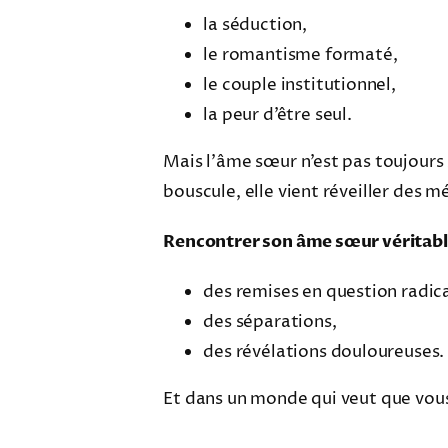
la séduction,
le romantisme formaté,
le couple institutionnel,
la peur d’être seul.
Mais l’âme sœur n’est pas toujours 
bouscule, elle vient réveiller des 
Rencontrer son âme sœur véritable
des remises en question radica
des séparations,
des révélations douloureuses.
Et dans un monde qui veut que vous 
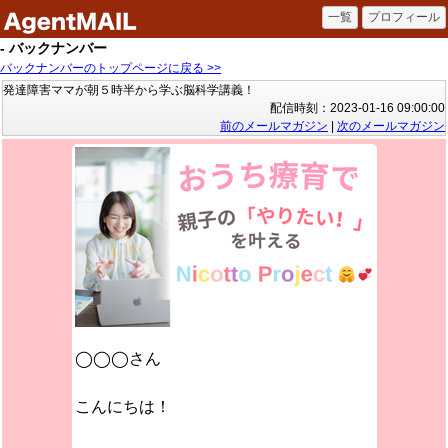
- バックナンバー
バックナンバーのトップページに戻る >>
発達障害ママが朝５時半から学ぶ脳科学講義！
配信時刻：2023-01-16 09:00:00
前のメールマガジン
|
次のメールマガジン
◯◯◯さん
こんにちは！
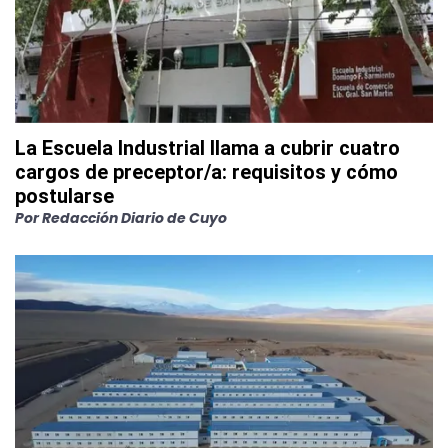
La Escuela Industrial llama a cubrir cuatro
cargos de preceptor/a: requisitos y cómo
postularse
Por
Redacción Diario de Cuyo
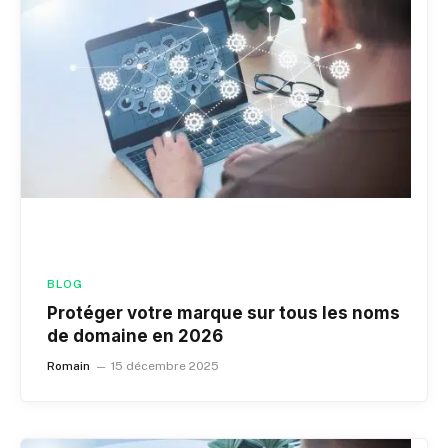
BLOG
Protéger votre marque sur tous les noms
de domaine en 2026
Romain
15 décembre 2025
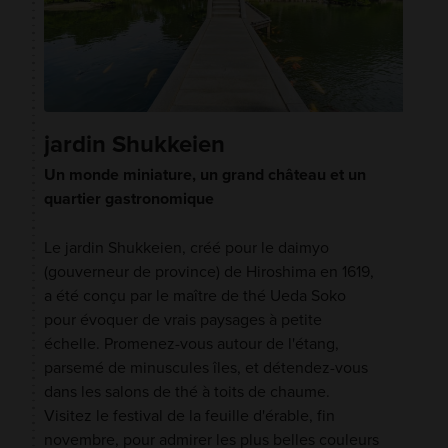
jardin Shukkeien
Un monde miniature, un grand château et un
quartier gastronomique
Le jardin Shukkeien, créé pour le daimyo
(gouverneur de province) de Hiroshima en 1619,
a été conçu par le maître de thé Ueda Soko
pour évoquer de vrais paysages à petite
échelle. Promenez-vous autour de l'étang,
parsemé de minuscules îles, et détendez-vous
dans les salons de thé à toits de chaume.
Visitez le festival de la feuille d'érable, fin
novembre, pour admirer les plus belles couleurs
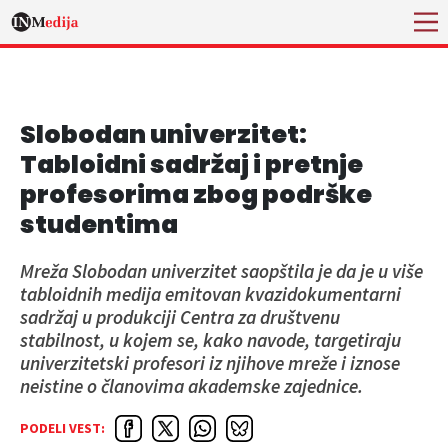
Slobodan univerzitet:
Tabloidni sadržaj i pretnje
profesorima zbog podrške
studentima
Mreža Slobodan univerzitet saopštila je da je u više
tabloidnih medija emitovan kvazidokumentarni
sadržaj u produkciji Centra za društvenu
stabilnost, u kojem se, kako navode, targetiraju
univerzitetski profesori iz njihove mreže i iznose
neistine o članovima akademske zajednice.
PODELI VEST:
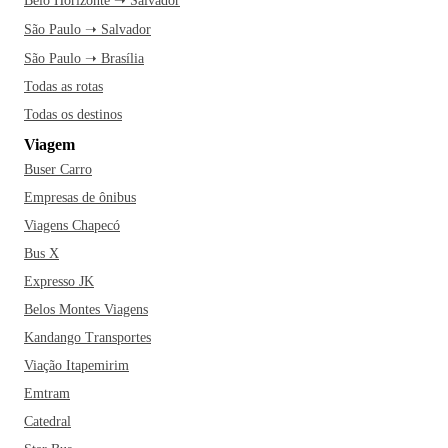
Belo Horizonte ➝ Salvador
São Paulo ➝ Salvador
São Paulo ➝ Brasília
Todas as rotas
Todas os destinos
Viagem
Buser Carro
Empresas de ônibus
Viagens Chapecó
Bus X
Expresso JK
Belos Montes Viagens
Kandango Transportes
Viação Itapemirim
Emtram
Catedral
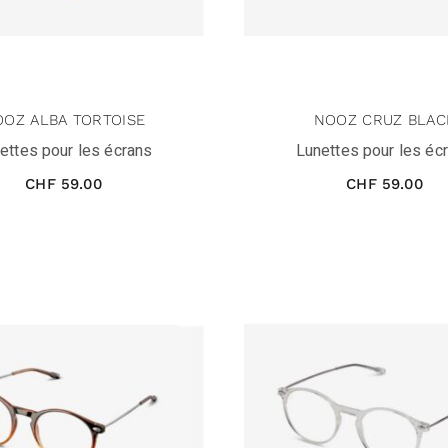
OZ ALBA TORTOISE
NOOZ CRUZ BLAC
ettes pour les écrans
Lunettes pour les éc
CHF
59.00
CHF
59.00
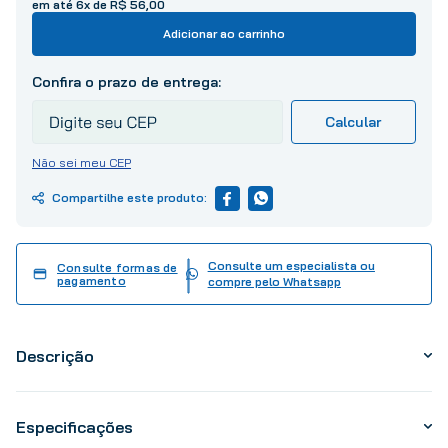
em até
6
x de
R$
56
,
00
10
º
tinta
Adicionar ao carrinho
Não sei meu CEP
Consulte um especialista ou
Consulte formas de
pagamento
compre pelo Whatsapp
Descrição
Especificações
※
-- Aim of the task --
Render the text read from all the records as a JSON list of strings, one string per line, with blank lines left out. Leave the pictures out of the answer.

-- Task answer --
[
  "la séduction,",
  "le romantisme formaté,",
  "le couple institutionnel,",
  "la peur d’être seul.",
  "Mais l’âme sœur n’est pas toujours ",
  "bouscule, elle vient réveiller des ",
  "Rencontrer son âme sœur véritable",
  "des remises en question radica",
  "des séparations,",
  "des révélations douloureuses.",
  "Et dans un monde qui veut que vous ",
  "- バックナンバー",
  "バックナンバーのトップページに戻る >>",
  "発達障害ママが朝５時半から学ぶ脳科学講義！",
  "配信時刻：2023-01-16 09:00:00",
  "前のメールマガジン",
  "|",
  "次のメールマガジン",
  "◯◯◯さん",
  "こんにちは！",
  "La Escuela Industrial llama a cubrir cuatro",
  "cargos de preceptor/a: requisitos y cómo",
  "postularse",
  "Por",
  "Redacción Diario de Cuyo",
  "BLOG",
  "Protéger votre marque sur tous les noms",
  "de domaine en 2026",
  "Romain",
  "15 décembre 2025",
  "jardin Shukkeien",
  "Un monde miniature, un grand château et un",
  "quartier gastronomique",
  "Le jardin Shukkeien, créé pour le daimyo",
  "(gouverneur de province) de Hiroshima en 1619,",
  "a été conçu par le maître de thé Ueda Soko",
  "pour évoquer de vrais paysages à petite",
  "échelle. Promenez-vous autour de l'étang,",
  "parsemé de minuscules îles, et détendez-vous",
  "dans les salons de thé à toits de chaume.",
  "Visitez le festival de la feuille d'érable, fin",
  "novembre, pour admirer les plus belles couleurs",
  "Slobodan univerzitet:",
  "Tabloidni sadržaj i pretnje",
  "profesorima zbog podrške",
  "studentima",
  "Mreža Slobodan univerzitet saopštila je da je u više",
  "tabloidnih medija emitovan kvazidokumentarni",
  "sadržaj u produkciji Centra za društvenu",
  "stabilnost, u kojem se, kako navode, targetiraju",
  "univerzitetski profesori iz njihove mreže i iznose",
  "neistine o članovima akademske zajednice.",
  "PODELI VEST:",
  "Belo Horizonte ➝ Salvador",
  "São Paulo ➝ Salvador",
  "São Paulo ➝ Brasília",
  "Todas as rotas",
  "Todas os destinos",
  "Viagem",
  "Buser Carro",
  "Empresas de ônibus",
  "Viagens Chapecó",
  "Bus X",
  "Expresso JK",
  "Belos Montes Viagens",
  "Kandango Transportes",
  "Viação Itapemirim",
  "Emtram",
  "Catedral",
  "OZ ALBA TORTOISE",
  "NOOZ CRUZ BLAC",
  "ettes pour les écrans",
  "Lunettes pour les éc",
  "CHF",
  "59.00",
  "CHF",
  "59.00",
  "em até",
  "6",
  "x de",
  "R$",
  "56",
  ",",
  "00",
  "10",
  "º",
  "tinta",
  "Adicionar ao carrinho",
  "Não sei meu CEP",
  "Consulte um especialista ou",
  "Consulte formas de",
  "pagamento",
  "compre pelo Whatsapp",
  "Descrição",
  "Especificações"
]